### Exercise instructions
Write the entries out exactly, with the final line being the one containing "H319 – Causes serious eye irritation.".

### Task data
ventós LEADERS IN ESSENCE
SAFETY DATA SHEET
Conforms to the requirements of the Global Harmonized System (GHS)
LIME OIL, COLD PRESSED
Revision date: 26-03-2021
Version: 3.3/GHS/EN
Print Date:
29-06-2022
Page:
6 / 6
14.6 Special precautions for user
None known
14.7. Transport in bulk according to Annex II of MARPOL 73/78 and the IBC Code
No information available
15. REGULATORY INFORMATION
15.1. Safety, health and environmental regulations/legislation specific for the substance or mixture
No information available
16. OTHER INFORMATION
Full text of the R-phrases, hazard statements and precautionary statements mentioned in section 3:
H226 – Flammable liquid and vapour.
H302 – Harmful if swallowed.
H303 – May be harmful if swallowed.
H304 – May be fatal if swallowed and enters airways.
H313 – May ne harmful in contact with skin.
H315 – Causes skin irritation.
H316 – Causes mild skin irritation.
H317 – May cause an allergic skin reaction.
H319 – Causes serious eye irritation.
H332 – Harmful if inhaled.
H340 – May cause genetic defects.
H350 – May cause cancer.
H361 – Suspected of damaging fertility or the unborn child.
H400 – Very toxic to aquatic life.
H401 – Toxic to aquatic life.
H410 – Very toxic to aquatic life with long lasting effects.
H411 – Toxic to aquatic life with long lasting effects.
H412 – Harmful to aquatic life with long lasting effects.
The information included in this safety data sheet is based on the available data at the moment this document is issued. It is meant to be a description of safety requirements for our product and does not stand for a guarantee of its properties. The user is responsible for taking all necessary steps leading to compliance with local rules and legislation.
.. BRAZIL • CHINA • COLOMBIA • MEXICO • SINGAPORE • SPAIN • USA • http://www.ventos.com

### Solution to the problem
ventós LEADERS IN ESSENCE
SAFETY DATA SHEET
Conforms to the requirements of the Global Harmonized System (GHS)
LIME OIL, COLD PRESSED
Revision date: 26-03-2021
Version: 3.3/GHS/EN
Print Date:
29-06-2022
Page:
6 / 6
14.6 Special precautions for user
None known
14.7. Transport in bulk according to Annex II of MARPOL 73/78 and the IBC Code
No information available
15. REGULATORY INFORMATION
15.1. Safety, health and environmental regulations/legislation specific for the substance or mixture
No information available
16. OTHER INFORMATION
Full text of the R-phrases, hazard statements and precautionary statements mentioned in section 3:
H226 – Flammable liquid and vapour.
H302 – Harmful if swallowed.
H303 – May be harmful if swallowed.
H304 – May be fatal if swallowed and enters airways.
H313 – May ne harmful in contact with skin.
H315 – Causes skin irritation.
H316 – Causes mild skin irritation.
H317 – May cause an allergic skin reaction.
H319 – Causes serious eye irritation.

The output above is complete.